Dear colleagues,

Thanks for these additional sources, Dennis.

I also looked up the minutes from Brussels, which state that "GP expects that variants in the Latin Script for the RZ LGR be limited to homoglyphs (i.e., visual identical characters)". The issue I see here is that the term homoglyph suggest a categorical difference, which linguistically does not exist in my opinion. In other words, there is no systematic way of telling apart characters "of merely similar appearance" from "characters with essentially identical appearance by design" in the context of Latin script.  There is no categorical difference between a visually identical character vs. a visually similar character, but such a categorization is an arbitrary choice out of a continuum, and that continuum is shaped based on different factors including font, context, the user and the user's education, the user's client, as well as technical, linguistic, and neurological aspects relating to human perception.

As for the former email date October 18, 2017, regarding the theory about disunification by script property - I believe that this is an ahistorical view, which may be correct only from a synchronic point of view, that is from today's point of view only . Fact of the matter is that for historical reasons, everything is inter-related so that visual similarity is not accidental but - in most cases - because of a historical connection. All these different shapes were once one and the same, and minute differences once considered mere variation by the hands of individual writers have come to form the basis for forming new letters (which is precisely what I was looking to demonstrate in the draft text of the proposal which the group considered irrelevant because it was discussing the history of the script).

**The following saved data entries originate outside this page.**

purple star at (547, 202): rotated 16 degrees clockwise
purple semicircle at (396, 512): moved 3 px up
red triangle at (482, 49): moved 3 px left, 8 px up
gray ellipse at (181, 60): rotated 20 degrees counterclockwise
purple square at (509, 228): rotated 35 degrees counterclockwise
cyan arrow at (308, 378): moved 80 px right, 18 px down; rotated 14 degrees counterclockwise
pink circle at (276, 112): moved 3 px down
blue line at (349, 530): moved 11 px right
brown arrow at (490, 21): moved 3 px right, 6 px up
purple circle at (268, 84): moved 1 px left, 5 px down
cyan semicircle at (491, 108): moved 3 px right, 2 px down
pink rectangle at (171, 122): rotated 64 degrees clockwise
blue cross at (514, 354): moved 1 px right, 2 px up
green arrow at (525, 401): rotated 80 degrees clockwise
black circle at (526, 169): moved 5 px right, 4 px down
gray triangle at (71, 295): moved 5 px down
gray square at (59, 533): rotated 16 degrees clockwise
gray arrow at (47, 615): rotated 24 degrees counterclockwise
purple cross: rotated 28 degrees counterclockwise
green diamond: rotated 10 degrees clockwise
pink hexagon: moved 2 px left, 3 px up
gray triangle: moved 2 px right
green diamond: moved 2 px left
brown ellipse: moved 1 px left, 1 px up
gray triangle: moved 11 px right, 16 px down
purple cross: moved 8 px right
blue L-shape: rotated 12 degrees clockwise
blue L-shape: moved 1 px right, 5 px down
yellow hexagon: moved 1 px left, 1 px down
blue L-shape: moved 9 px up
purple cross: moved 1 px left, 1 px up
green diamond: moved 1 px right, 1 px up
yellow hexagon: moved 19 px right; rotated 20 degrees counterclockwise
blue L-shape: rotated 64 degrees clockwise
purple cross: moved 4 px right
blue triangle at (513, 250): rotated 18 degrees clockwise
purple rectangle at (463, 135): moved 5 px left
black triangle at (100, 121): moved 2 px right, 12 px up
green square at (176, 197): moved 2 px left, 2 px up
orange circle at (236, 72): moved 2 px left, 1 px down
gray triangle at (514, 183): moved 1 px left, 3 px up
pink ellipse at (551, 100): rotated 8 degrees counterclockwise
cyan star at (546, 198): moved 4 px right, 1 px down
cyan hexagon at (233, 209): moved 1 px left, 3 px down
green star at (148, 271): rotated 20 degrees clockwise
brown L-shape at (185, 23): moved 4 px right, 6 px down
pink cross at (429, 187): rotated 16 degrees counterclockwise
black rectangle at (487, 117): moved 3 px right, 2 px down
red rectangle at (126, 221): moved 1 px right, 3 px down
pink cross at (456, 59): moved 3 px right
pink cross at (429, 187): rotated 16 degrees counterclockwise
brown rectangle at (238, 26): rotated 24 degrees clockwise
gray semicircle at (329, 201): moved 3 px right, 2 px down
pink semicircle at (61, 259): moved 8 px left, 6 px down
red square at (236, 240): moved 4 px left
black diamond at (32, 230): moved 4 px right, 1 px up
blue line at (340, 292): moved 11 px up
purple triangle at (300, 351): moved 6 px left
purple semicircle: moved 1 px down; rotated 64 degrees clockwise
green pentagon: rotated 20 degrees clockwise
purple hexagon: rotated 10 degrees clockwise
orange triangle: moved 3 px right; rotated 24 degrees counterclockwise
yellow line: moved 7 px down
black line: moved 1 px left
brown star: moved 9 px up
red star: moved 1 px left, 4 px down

So in my view, sticking to "homogylphs" does not help us because the term is void of meaning in a linguistic context. If there is a modern definition in a technical context, I would appreciate if anyone could quote it for me.

I hope this helps contextualize the facts from a linguistic point of view.

Best,

Meikal

On 30 May 2018 at 22:08, Tan Tanaka, Dennis <dtantanaka@verisign.com> wrote:

From: Meikal Mumin <meikal.mumin@uni-koeln.de>
Date: Tuesday, May 29, 2018 at 10:14 AM
To: Bill Jouris <bill.jouris@insidethestack.com>, Dennis Tan Tanaka <dtantanaka@verisign.com>, Michael Bauland <Michael.Bauland@knipp.de>, Sarmad Hussain <sarmad.hussain@icann.org>
Cc: Latin GP <LatinGP@icann.org>
Subject: [EXTERNAL] Re: [Latingp] Variant cross-script analysis worksheets

 

My conclusion is that it is more complex than reducing things to "homoglyphs" but I do not think that (at least linguistically) we have a strong definition of homoglyphs

 

 

On homoglyphs the Latin GP has received the following guidance from IP, in writing and verbally (during the Brussels workshop)

 

“In the context of the Root Zone, the Procedure is quite clear in that it considers simple similarity of appearance to be outside the scope of the Root Zone LGR. In admitting exact homoglyphs, the IP has been making the argument that ‘e’ in Latin (U+0065) and ‘е’ in Cyrillic(U+0435) are not just visually indistinguishable, but that their distinct code points effectively represent a disunification by script property.” – Email from IP to Latin GP of 18 October 2017 in response to our draft Principles for Inclusion and Exclusion of Code Points in Latin Script for the Root Zone, and in particular to our Analysis of Variants in the Latin Script for the Root Zone.

 

“The kinds of variants to be defined in the Root Zone LGR are limited to homoglyphs, which are characters with essentially identical appearance by design, instead of merely similar appearance.” – Integration Panel feedback to Latin GP proposal of 22 March 2017.